DOCTORS at the University Hospital of the West Indies (UHWI) have given 53-year-old Nola Powell one week to live, unless she can come up with a sum of US$75,000 or US$130,000 needed to do a life-saving operation in either Colombia or Florida.
On February 28, Powell suffered an aneurism of the brain — a balloon-like swelling that results from a weakness in the wall of one of the blood vessels supplying blood to the brain — which suddenly ruptured and resulted in haemorrhaging.
And, with time fast running out, Powell’s family is desperately trying to raise the funds that could ensure that she lives to celebrate her 54th birthday next month.
But Powell is now admitted at the UHWI, falling in and out of consciousness, unable to do much, including feeding herself.

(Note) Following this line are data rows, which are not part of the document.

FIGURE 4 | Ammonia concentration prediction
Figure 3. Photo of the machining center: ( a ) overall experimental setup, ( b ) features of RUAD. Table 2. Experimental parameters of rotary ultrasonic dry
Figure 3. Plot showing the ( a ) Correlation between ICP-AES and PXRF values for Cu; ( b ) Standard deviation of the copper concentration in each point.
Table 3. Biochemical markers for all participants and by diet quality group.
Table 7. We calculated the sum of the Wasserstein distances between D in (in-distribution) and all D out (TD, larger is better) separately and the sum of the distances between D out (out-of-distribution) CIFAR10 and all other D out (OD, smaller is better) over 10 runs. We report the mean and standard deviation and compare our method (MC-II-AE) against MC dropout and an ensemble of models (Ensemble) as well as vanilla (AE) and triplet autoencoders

“It affects her cognitive movements, her intellect — everything,” Powell’s daughter Kadian Murray told the Jamaica Observer on Monday. “So it causes confusion and all of that. Sometimes she will be alert and another time she will be out of it and not able to communicate, barely able to open her eyes, etc.”
She said when conscious, Powell complains about pain in her neck and back, and is unable to move about by herself.

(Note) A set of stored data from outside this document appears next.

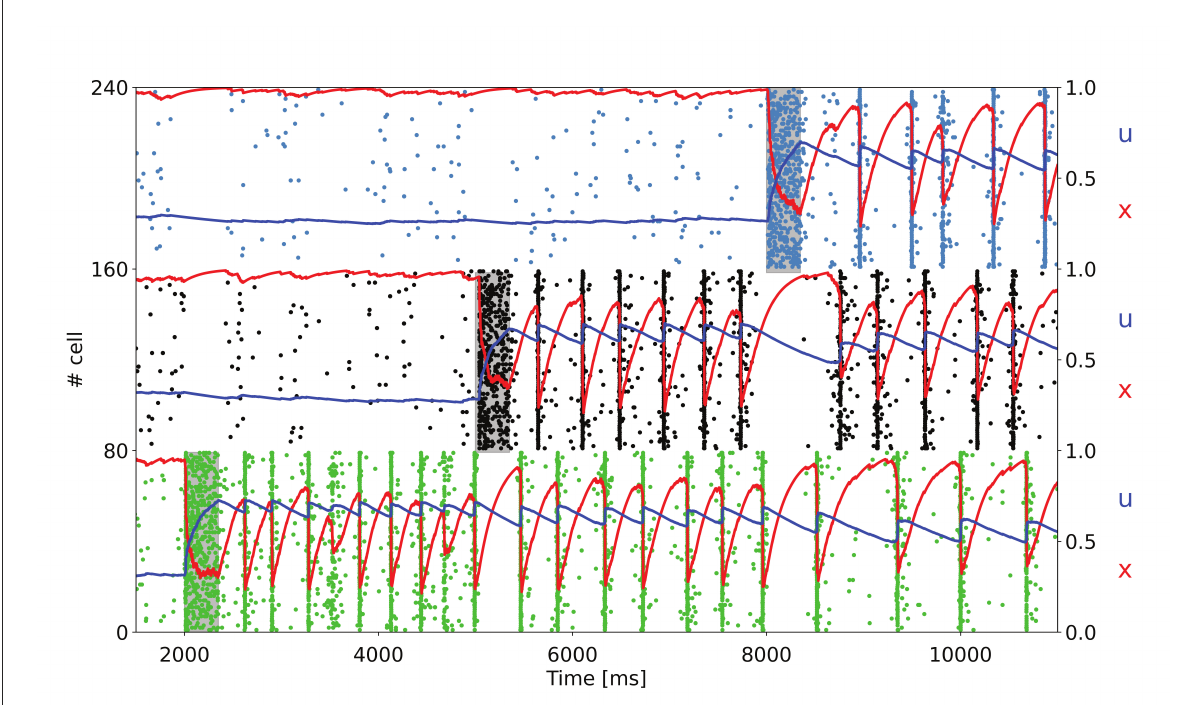
FIGURE4 Raster plot of a subset of neurons of three targeted selective populations when three items are loaded into the network. The network is in the bi-stable regime showing synchronous spiking activity. Item stimuli are loaded into the network at 3,000, 6,000, and 9,000ms.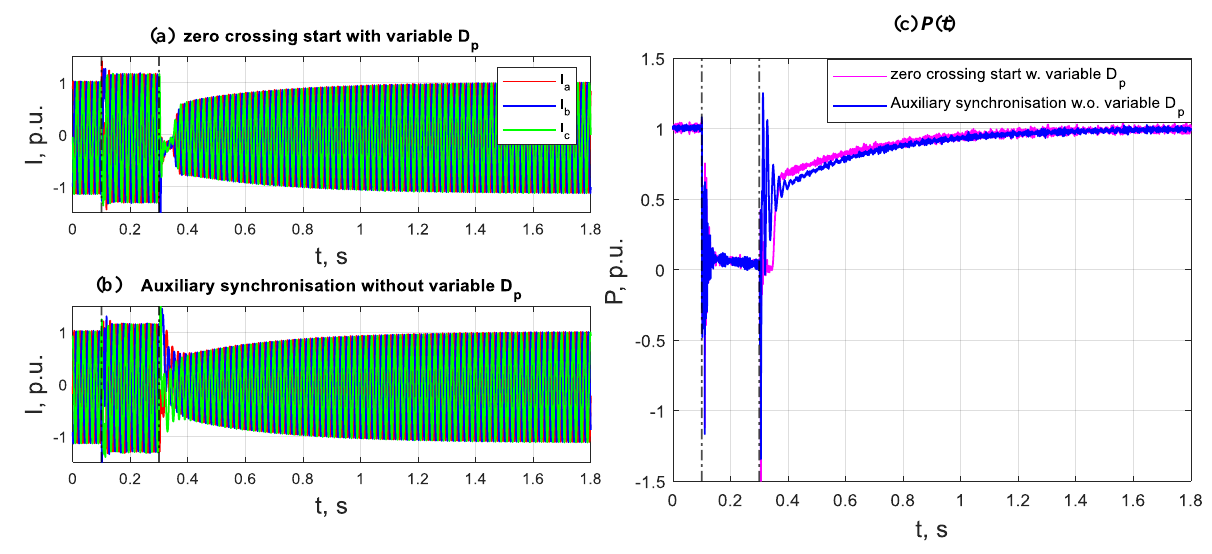
Figure 19. Zero-crossing start with and without variable droop factor 𝐷 p . The usage of a variable 𝐷 p (magenta curve) leads to a faster power recovery after the fault clearing.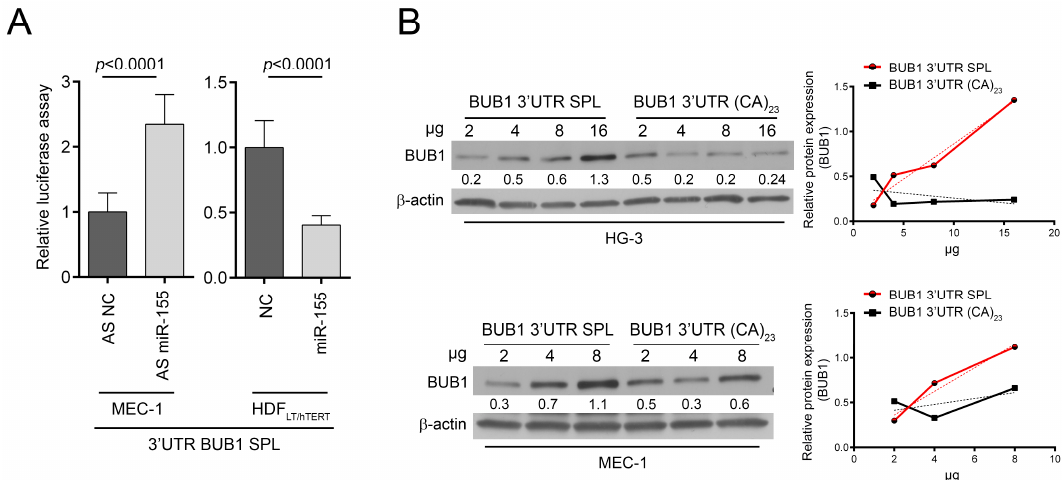
Figure 6. miR-155 targeting of BUB1 3 ′ UTR spliced form. ( A ) Relative luciferase activity in HG-3 and HDF LT/hTERT cells after transfection with miR-155 precursor (miR-155), antisense inhibitor oligonucleotide (AS miR-155), or respective negative controls (NC, negative control; and AS NC, anti-sense negative control) as indicated. Values are means ± SD of three technical replicates of two independent experiments. ( B ) Western blots of BUB1 in HG-3 and MEC-1 cell lines transfected with increasing doses of luciferase vectors carrying the spliced form (SPL) or the full BUB1 3 ′ UTR (23CA). Densitometric values, normalized to β -actin expression, are showed by line charts (SPL, red line; 23CA, black line; linear regressions, dotted lines).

“She is just there lying down. It is really, really bad. She is a strong person but because it is the brain she does not have the full use of her body. She cannot eat now; all she is taking is the IV fluid.”
Murray said that on a regular doctor’s visit, days before her mother became ill, she was given a clean bill of health except that her blood pressure was a “little high”, but not to a point where she required medication.

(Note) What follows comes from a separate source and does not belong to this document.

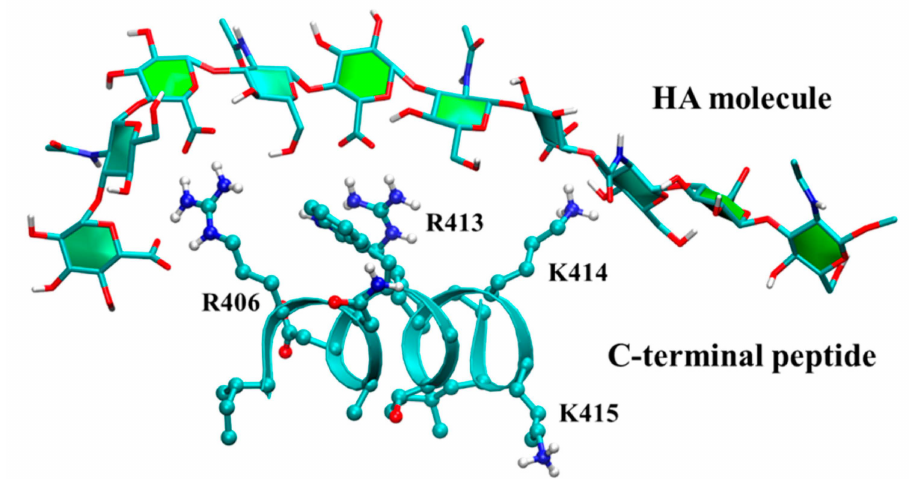
Figure 7. Molecular dynamics snapshot of a hyaluronan oligosaccharide interacting with the C- terminal region of Streptococcus equisimilis hyaluronan synthase. Probability densities computed from molecular dynamics snapshots show that R406 and R413 sidechains interact strongly with hyaluronan while the K414 sidechain interaction is weak. Reprinted with permission from reference [175], copyright 2017 American Chemical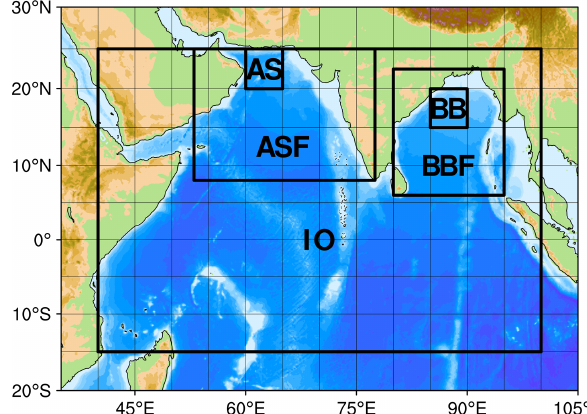
Figure 5. Regions over which spatial average is computed for the vertical profiles of fields (temperature, salinity and nutrients). Acronyms as used for further analysis: IO – Indian Ocean, ASF – Arabian Sea full, AS – Arabian Sea box, BBF – Bay of Bengal full, BB – Bay of Bengal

“So it was shocking to see that her blood pressure went up to the point where it burst a vessel,” Murray, the second of two children, told the Observer.
According to Murray, doctors gave the family a week to get things in order for Powell to go overseas for the operation, as she gets weaker by the day.
“If the bleeding on her brain is not corrected urgently she will get weaker and if she suffers another bleeding, then it can lead to a stroke or she may just die,” Murray said. “So they give us a timeline to try and get the surgery for her as soon as possible. But they say we have to get the surgery done in a week’s time because to have her longer than that would be out of the question if we want to save her life.”
The family was given two options by the medical team. Powell could either perform a craniotomy, in which a bone flap is temporarily removed from the skull to access the brain, or a non-invasive procedure, where a tube would be sent from her groin area to the brain and correction to the brain done from there.
While doctors at the UHWI said they could perform the craniotomy, they warned the family that Powell could either slip into a vegetative state or die during the operation.
A letter from the hospital confirmed Powell’s condition and treatment options.
“When we went in consultation with one of her neurosurgeons, he informed us that for him to do the surgery she could go into the operation and die instantly because the aneurism was resting on some of the major vessels in the brain,” Murray explained. “So the doctor was saying the area in the brain where she has the aneurism is a very technical area and if she went into surgery he had no guarantee that she would come back out. Then he told us about the endovascular treatment, a non-invasive surgery whereby they would put a tube up from her groin area to the brain and then they would do whatever correction to the brain from there and that would give her a better chance of survival. But that operation is not done here.”
The family decided on the less risky option and has so far put together US$10,000 but say they would need at least US$65,000 to get her to a hospital in Colombia.
“I know persons may be questioning why we don’t do it here, but we don’t want to live with the guilt of putting her through that risky procedure. We could live with the part of knowing that if we had tried to raise the money somewhere, somehow, it would have given her a better chance to survive rather than just going the cheapest way and then losing her in the process. That is something that we are not prepared to live with.”
Up to press time yesterday, family members informed the Jamaica Observer that Powell had got worse as her stomach and other body parts had become swollen and she was barely responding as the bleeding continued.
“To go there all the time and see her in that condition is really heart-rending, knowing that she was a lively, bubbly and energetic person, and to see her like that breaks our hearts. To see your family suffering so much, and it’s as if your hands are tied, is so hard,” Murray related.
Persons wishing to assist Powell can make contributions to National Commercial Bank account number 474365840.